A newer version of Platform is available.

View latest

Apply a Custom Transform with Python

Hazelcast allows you to write a function in Python and use it to transform the data flowing through a data pipeline. You are expected to write a function that takes a list of strings and returns the transformed list of strings.

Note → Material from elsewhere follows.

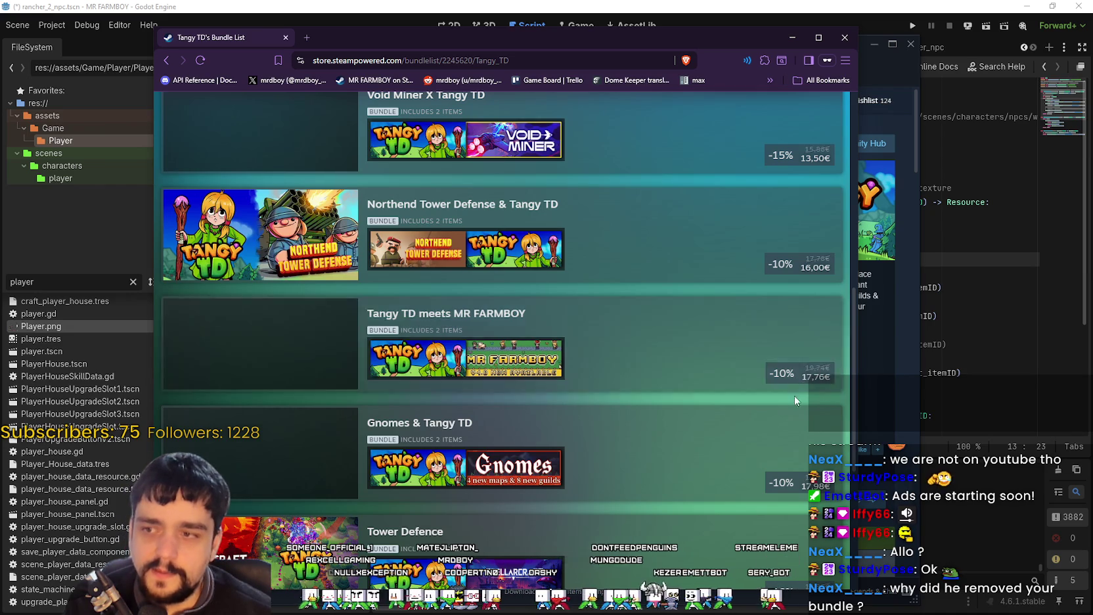
{"action": "scroll", "coordinate": [724, 434], "scroll_direction": "up", "scroll_amount": 6}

Python transform works only on macOS and Linux systems.

Before You Begin

To complete this tutorial, you need the following:

Prerequisites Useful resources

Python 3.5-3.7

A Hazelcast cluster running in client/server mode

A Hazelcast Full Distribution

Step 1. Write a Python Function

Here is the function we want to apply:

import numpy as np

def transform_list(input_list):
    num_list = [float(it) for it in input_list]
    sqrt_list = np.sqrt(num_list)
    return ["sqrt(%d) = %.2f" % (x, y) for (x, y) in zip(num_list, sqrt_list)]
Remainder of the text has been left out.